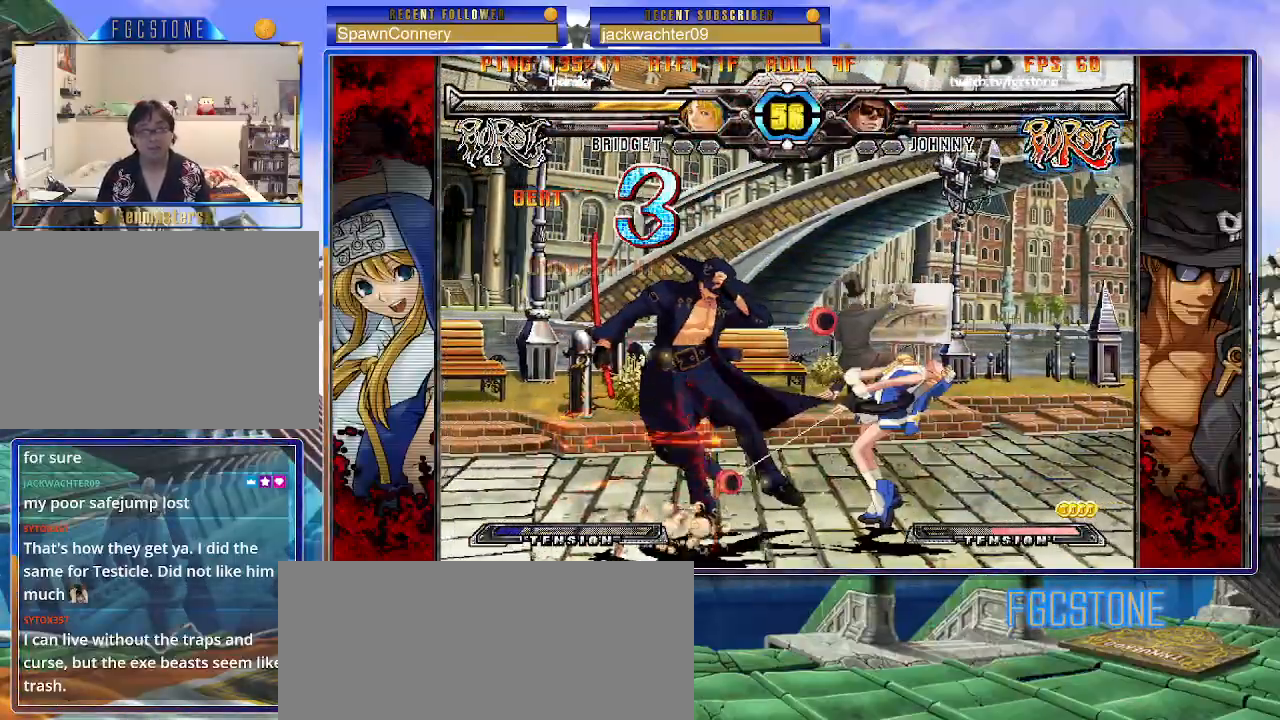
{"buttons": [], "left_stick": "down-left", "events": [[33, "D", "down"], [33, "HS", "down"], [133, "D", "up"], [133, "HS", "up"]]}
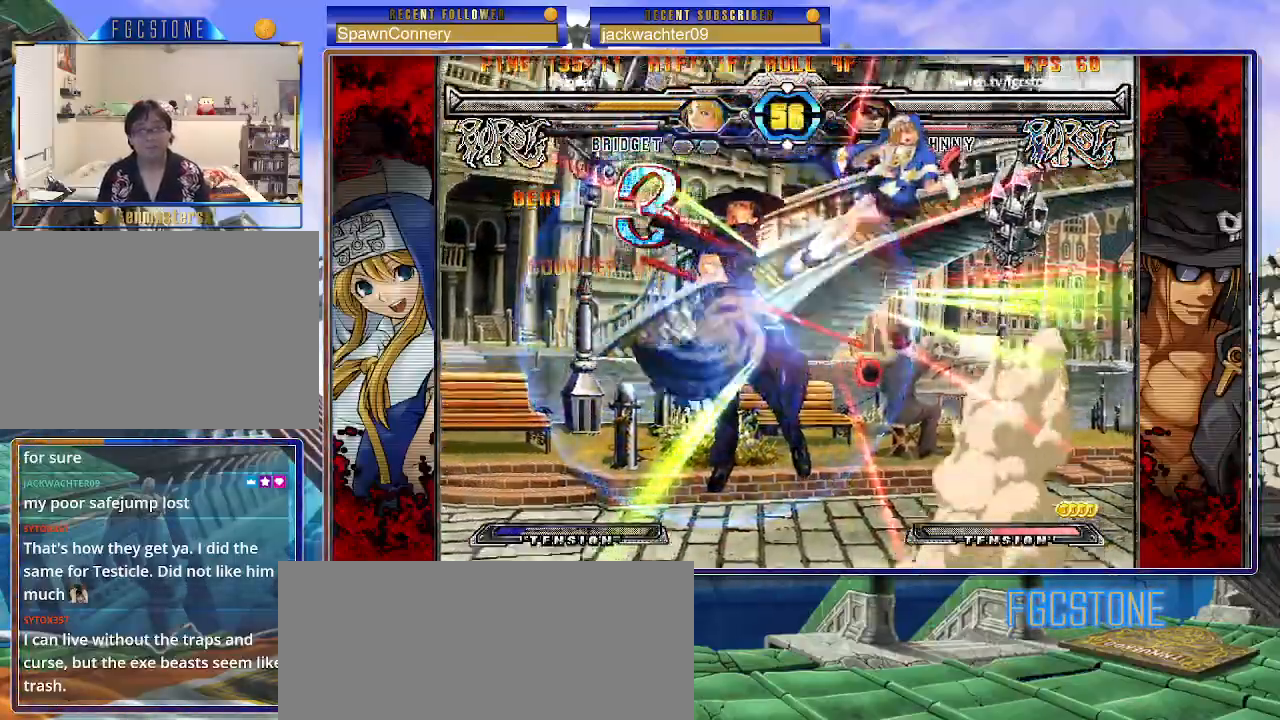
{"buttons": [], "left_stick": "right", "events": [[250, "left_stick", "center"], [367, "left_stick", "right"], [433, "left_stick", "center"], [500, "left_stick", "right"]]}
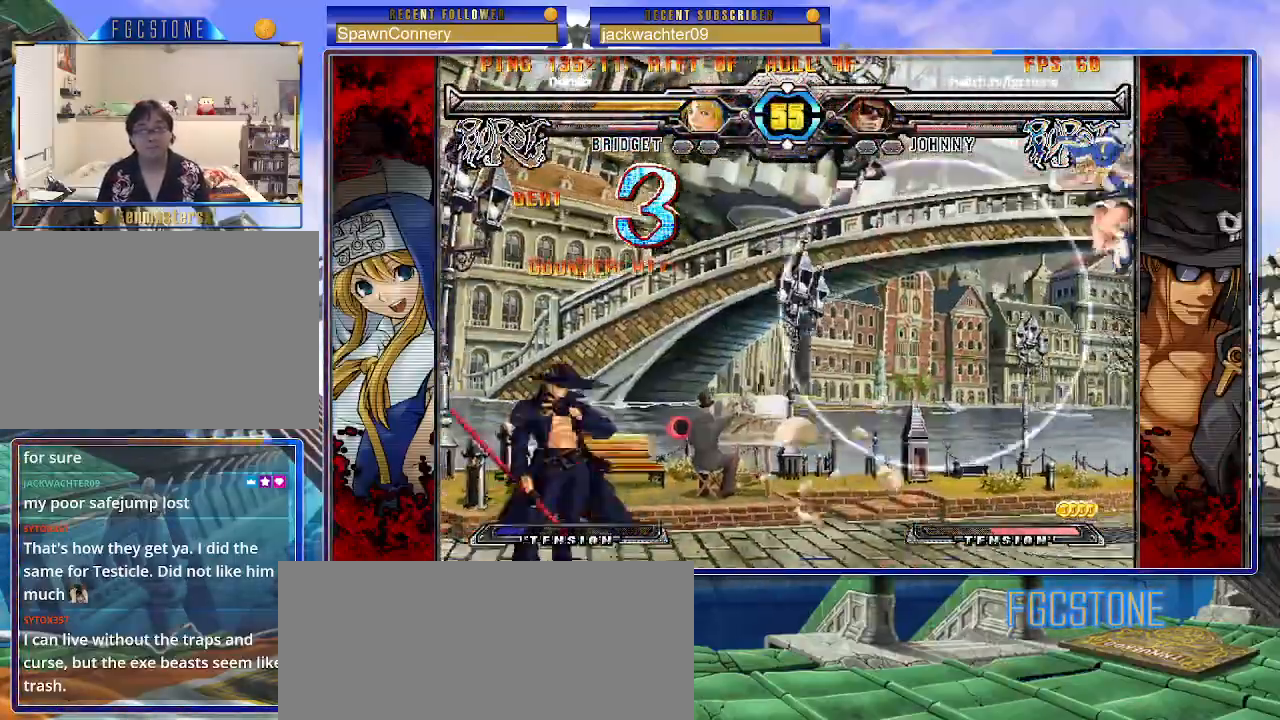
{"buttons": [], "left_stick": "left", "events": [[167, "left_stick", "left"], [267, "left_stick", "center"], [317, "left_stick", "left"]]}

**TASK ITEM**:
Each line above with the word "center" needs to be copied.

**RESPONSE BOX**:
{"buttons": [], "left_stick": "right", "events": [[250, "left_stick", "center"], [367, "left_stick", "right"], [433, "left_stick", "center"], [500, "left_stick", "right"]]}
{"buttons": [], "left_stick": "left", "events": [[167, "left_stick", "left"], [267, "left_stick", "center"], [317, "left_stick", "left"]]}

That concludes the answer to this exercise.